Акулина Сергеевна до старости не бывала в Москве. Наконец Сергей Яковлевич уговорил мать съездить в столицу. От Старого Князева до Калинина добраться сложнее, нежели от Калинина до Москвы. Но был подряжен тягач – добрались. Лемешев нарочно взял билеты на «Стрелу», которая в ту пору останавливалась в Калинине, в купе международного вагона. После Акулина Сергеевна все удивлялась, почему князевских мужиков так часто обчищают в поездах. «К нам никто и не сунулся, – говорила она, – только утром принесли в круглых стаканах чай с сухарями, а подстаканники – серебряные».
Сводили Акулину Сергеевну на «Евгения Онегина» в Большой театр. О своих впечатлениях она особо не распространялась, сказала лишь: «Наш-то, конечно, был лучше всех». «А где ты сидела?» – интересовались односельчане. «Не знаю, как сказать.

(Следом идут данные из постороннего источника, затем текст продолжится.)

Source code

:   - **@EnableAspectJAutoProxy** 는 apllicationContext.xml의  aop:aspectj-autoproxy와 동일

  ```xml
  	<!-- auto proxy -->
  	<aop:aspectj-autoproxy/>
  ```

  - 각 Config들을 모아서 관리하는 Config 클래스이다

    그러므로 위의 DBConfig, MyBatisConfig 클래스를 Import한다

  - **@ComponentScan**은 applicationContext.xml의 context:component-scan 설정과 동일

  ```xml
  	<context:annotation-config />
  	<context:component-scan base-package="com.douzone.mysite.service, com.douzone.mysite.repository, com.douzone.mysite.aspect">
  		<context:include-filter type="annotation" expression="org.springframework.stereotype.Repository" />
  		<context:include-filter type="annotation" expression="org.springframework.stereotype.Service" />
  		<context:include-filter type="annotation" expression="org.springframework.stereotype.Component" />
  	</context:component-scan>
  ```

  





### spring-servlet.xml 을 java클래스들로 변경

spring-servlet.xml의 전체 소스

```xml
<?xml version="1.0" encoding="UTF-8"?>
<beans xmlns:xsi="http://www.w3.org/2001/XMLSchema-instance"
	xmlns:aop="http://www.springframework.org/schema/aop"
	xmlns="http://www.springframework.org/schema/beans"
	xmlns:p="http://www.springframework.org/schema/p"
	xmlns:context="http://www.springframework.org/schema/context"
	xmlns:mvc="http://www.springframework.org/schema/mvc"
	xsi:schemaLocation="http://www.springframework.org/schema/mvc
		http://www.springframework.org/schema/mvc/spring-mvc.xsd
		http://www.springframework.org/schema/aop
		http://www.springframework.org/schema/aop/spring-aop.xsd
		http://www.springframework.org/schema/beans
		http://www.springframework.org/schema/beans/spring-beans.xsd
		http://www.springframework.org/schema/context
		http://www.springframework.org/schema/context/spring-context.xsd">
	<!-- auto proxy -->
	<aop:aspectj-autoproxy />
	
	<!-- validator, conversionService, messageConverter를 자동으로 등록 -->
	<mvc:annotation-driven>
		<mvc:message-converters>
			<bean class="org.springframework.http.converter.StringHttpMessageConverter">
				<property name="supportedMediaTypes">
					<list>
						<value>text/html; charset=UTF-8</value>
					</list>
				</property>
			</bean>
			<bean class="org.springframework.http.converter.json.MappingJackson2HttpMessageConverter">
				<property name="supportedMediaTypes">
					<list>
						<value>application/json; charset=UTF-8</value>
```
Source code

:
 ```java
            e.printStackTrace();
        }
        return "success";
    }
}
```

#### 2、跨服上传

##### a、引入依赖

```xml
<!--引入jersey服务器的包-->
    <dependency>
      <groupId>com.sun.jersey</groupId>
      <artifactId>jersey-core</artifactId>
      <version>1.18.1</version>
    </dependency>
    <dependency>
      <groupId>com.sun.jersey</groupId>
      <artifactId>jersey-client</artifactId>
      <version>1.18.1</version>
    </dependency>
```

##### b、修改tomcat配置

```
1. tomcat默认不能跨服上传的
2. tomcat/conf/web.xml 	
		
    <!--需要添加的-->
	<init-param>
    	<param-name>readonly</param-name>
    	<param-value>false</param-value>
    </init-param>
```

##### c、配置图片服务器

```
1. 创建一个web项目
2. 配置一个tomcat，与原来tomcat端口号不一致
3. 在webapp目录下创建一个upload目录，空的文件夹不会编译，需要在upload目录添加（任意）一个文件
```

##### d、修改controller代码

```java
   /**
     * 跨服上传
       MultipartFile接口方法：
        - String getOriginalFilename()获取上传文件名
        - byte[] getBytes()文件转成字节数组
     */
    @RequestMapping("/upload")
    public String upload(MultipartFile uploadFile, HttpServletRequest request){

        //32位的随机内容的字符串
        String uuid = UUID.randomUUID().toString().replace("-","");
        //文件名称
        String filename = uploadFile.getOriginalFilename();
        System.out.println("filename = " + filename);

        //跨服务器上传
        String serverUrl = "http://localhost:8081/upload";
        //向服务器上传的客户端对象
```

Вообще-то в кресле, прямо против этого, который руками размахивает. А все дамочки – сзади меня». Она горячо любила сына, но не хвасталась и не восхищалась им. Зато горазда была попеть с ним на завалинке, когда он приезжал в Князево. А приезжал туда Сергей Яковлевич до своей болезни почти каждое лето. Потом ему это стало труднее. В Князево и сейчас нелегко добраться – дочери Лемешева, Марии Сергеевне, певице московского Камерного музыкального театра, этого сделать не удалось, когда она захотела навестить родные места отца.

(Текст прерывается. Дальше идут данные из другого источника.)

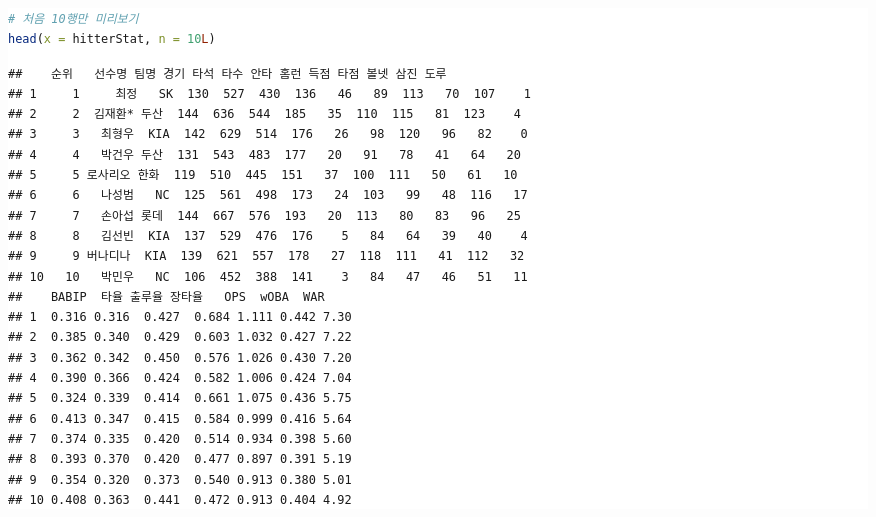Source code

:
 ``` r
# 처음 10행만 미리보기 
head(x = hitterStat, n = 10L)
```

    ##    순위   선수명 팀명 경기 타석 타수 안타 홈런 득점 타점 볼넷 삼진 도루
    ## 1     1     최정   SK  130  527  430  136   46   89  113   70  107    1
    ## 2     2  김재환* 두산  144  636  544  185   35  110  115   81  123    4
    ## 3     3   최형우  KIA  142  629  514  176   26   98  120   96   82    0
    ## 4     4   박건우 두산  131  543  483  177   20   91   78   41   64   20
    ## 5     5 로사리오 한화  119  510  445  151   37  100  111   50   61   10
    ## 6     6   나성범   NC  125  561  498  173   24  103   99   48  116   17
    ## 7     7   손아섭 롯데  144  667  576  193   20  113   80   83   96   25
    ## 8     8   김선빈  KIA  137  529  476  176    5   84   64   39   40    4
    ## 9     9 버나디나  KIA  139  621  557  178   27  118  111   41  112   32
    ## 10   10   박민우   NC  106  452  388  141    3   84   47   46   51   11
    ##    BABIP  타율 출루율 장타율   OPS  wOBA  WAR
    ## 1  0.316 0.316  0.427  0.684 1.111 0.442 7.30
    ## 2  0.385 0.340  0.429  0.603 1.032 0.427 7.22
    ## 3  0.362 0.342  0.450  0.576 1.026 0.430 7.20
    ## 4  0.390 0.366  0.424  0.582 1.006 0.424 7.04
    ## 5  0.324 0.339  0.414  0.661 1.075 0.436 5.75
    ## 6  0.413 0.347  0.415  0.584 0.999 0.416 5.64
    ## 7  0.374 0.335  0.420  0.514 0.934 0.398 5.60
    ## 8  0.393 0.370  0.420  0.477 0.897 0.391 5.19
    ## 9  0.354 0.320  0.373  0.540 0.913 0.380 5.01
    ## 10 0.408 0.363  0.441  0.472 0.913 0.404 4.92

Бросив машину на непролазной лесной дороге, километрах в шести от деревни, Мария Сергеевна с тринадцатилетним Федей – внуком Сергея Яковлевича – попыталась одолеть разверзшиеся хляби. Она так и не смогла дойти до изб Старого Князева – грязь была выше пояса. Но до кладбища, до могилы Акулины Сергеевны – а умерла она в девяносто четыре года, – внучка и правнук все же добрались. И поклонились ей...

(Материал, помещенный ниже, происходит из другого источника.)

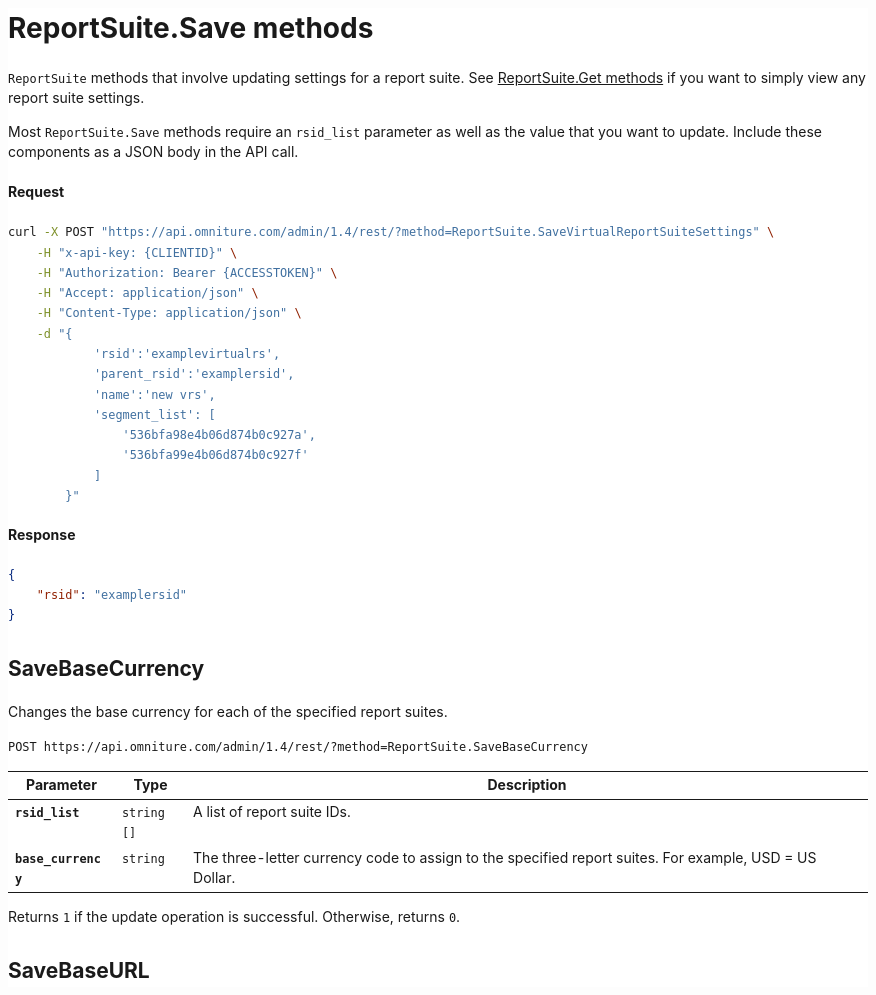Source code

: # ReportSuite.Save methods

`ReportSuite` methods that involve updating settings for a report suite. See [ReportSuite.Get methods](get.md) if you want to simply view any report suite settings.

Most `ReportSuite.Save` methods require an `rsid_list` parameter as well as the value that you want to update. Include these components as a JSON body in the API call.

<CodeBlock slots="heading, code" repeat="2" languages="CURL,JSON"/>

#### Request

```sh
curl -X POST "https://api.omniture.com/admin/1.4/rest/?method=ReportSuite.SaveVirtualReportSuiteSettings" \
    -H "x-api-key: {CLIENTID}" \
    -H "Authorization: Bearer {ACCESSTOKEN}" \
    -H "Accept: application/json" \
    -H "Content-Type: application/json" \
    -d "{
            'rsid':'examplevirtualrs',
            'parent_rsid':'examplersid',
            'name':'new vrs',
            'segment_list': [
                '536bfa98e4b06d874b0c927a',
                '536bfa99e4b06d874b0c927f'
            ]
        }"
```

#### Response

```json
{
    "rsid": "examplersid"
}
```

## SaveBaseCurrency

Changes the base currency for each of the specified report suites.

`POST https://api.omniture.com/admin/1.4/rest/?method=ReportSuite.SaveBaseCurrency`

|Parameter|Type|Description|
|----|----|-----------|
|**`rsid_list`** |`string[]` |A list of report suite IDs.|
|**`base_currency`** |`string` |The three-letter currency code to assign to the specified report suites. For example, USD = US Dollar.|

Returns `1` if the update operation is successful. Otherwise, returns `0`.

## SaveBaseURL
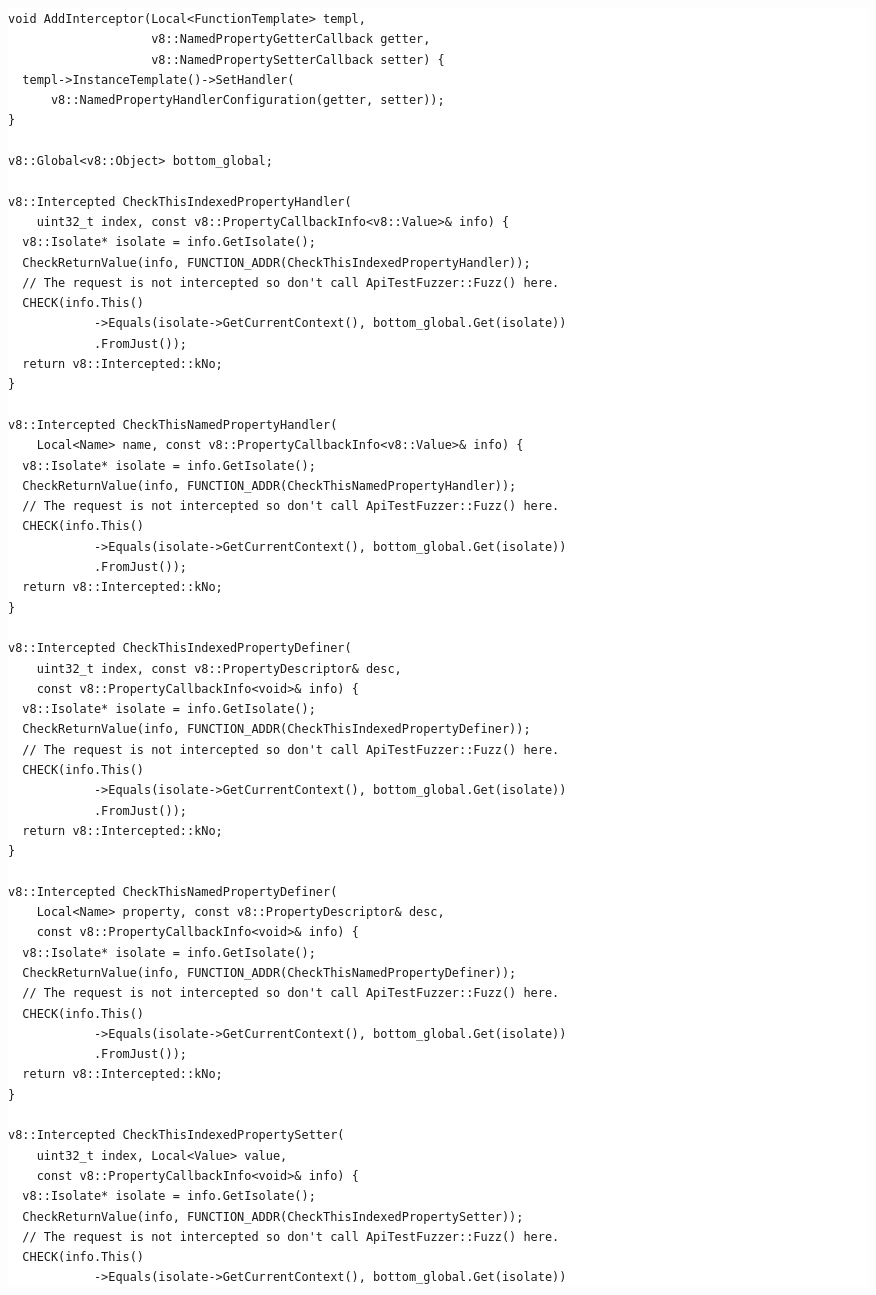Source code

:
 ```
void AddInterceptor(Local<FunctionTemplate> templ,
                    v8::NamedPropertyGetterCallback getter,
                    v8::NamedPropertySetterCallback setter) {
  templ->InstanceTemplate()->SetHandler(
      v8::NamedPropertyHandlerConfiguration(getter, setter));
}

v8::Global<v8::Object> bottom_global;

v8::Intercepted CheckThisIndexedPropertyHandler(
    uint32_t index, const v8::PropertyCallbackInfo<v8::Value>& info) {
  v8::Isolate* isolate = info.GetIsolate();
  CheckReturnValue(info, FUNCTION_ADDR(CheckThisIndexedPropertyHandler));
  // The request is not intercepted so don't call ApiTestFuzzer::Fuzz() here.
  CHECK(info.This()
            ->Equals(isolate->GetCurrentContext(), bottom_global.Get(isolate))
            .FromJust());
  return v8::Intercepted::kNo;
}

v8::Intercepted CheckThisNamedPropertyHandler(
    Local<Name> name, const v8::PropertyCallbackInfo<v8::Value>& info) {
  v8::Isolate* isolate = info.GetIsolate();
  CheckReturnValue(info, FUNCTION_ADDR(CheckThisNamedPropertyHandler));
  // The request is not intercepted so don't call ApiTestFuzzer::Fuzz() here.
  CHECK(info.This()
            ->Equals(isolate->GetCurrentContext(), bottom_global.Get(isolate))
            .FromJust());
  return v8::Intercepted::kNo;
}

v8::Intercepted CheckThisIndexedPropertyDefiner(
    uint32_t index, const v8::PropertyDescriptor& desc,
    const v8::PropertyCallbackInfo<void>& info) {
  v8::Isolate* isolate = info.GetIsolate();
  CheckReturnValue(info, FUNCTION_ADDR(CheckThisIndexedPropertyDefiner));
  // The request is not intercepted so don't call ApiTestFuzzer::Fuzz() here.
  CHECK(info.This()
            ->Equals(isolate->GetCurrentContext(), bottom_global.Get(isolate))
            .FromJust());
  return v8::Intercepted::kNo;
}

v8::Intercepted CheckThisNamedPropertyDefiner(
    Local<Name> property, const v8::PropertyDescriptor& desc,
    const v8::PropertyCallbackInfo<void>& info) {
  v8::Isolate* isolate = info.GetIsolate();
  CheckReturnValue(info, FUNCTION_ADDR(CheckThisNamedPropertyDefiner));
  // The request is not intercepted so don't call ApiTestFuzzer::Fuzz() here.
  CHECK(info.This()
            ->Equals(isolate->GetCurrentContext(), bottom_global.Get(isolate))
            .FromJust());
  return v8::Intercepted::kNo;
}

v8::Intercepted CheckThisIndexedPropertySetter(
    uint32_t index, Local<Value> value,
    const v8::PropertyCallbackInfo<void>& info) {
  v8::Isolate* isolate = info.GetIsolate();
  CheckReturnValue(info, FUNCTION_ADDR(CheckThisIndexedPropertySetter));
  // The request is not intercepted so don't call ApiTestFuzzer::Fuzz() here.
  CHECK(info.This()
            ->Equals(isolate->GetCurrentContext(), bottom_global.Get(isolate))
```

Лемешевы – мудреные люди. Да иначе и быть не могло, иначе откуда возникло бы такое диво дивное, как Сергей Яковлевич. Конечно, он обобрал свой род, так обычно и бывает. Мать была человеком с характером, умная, значительная, но жизнь не позволила ей раскрыться; отец остался в тени, унесенный ранней смертью; отблеск даровитости лежал на братьях и другой родне, но светильник достался одному. Поразительную вещь рассказали мне о старшем брате Сергея Яковлевича, не в меру развитом странном мальчике, который словно не захотел жить: почти спровоцировав болезнь, он не оказал ей никакого сопротивления, оплавился, будто елочная свечечка, и погас. Младший брат обладал неплохим голосом и музыкальностью, но его невозможно было заставить петь в присутствии знаменитого брата, он даже в застольном хоре не участвовал. А попытку Сергея Яковлевича устроить его для начала в миманс Большого театра он сознательно провалил. Самое удивительное, что Лемешев, чья скромность порой даже огорчала его друзей, распускал хвост только перед земляками. В родных местах он начинал смотреть на себя как бы со стороны: вот, мол, наш, князевский парень, а куда вознесся! Знай наших, не такие уж мы серенькие, маленькие! Он был патриотом своей малой родины – калининской глубинки.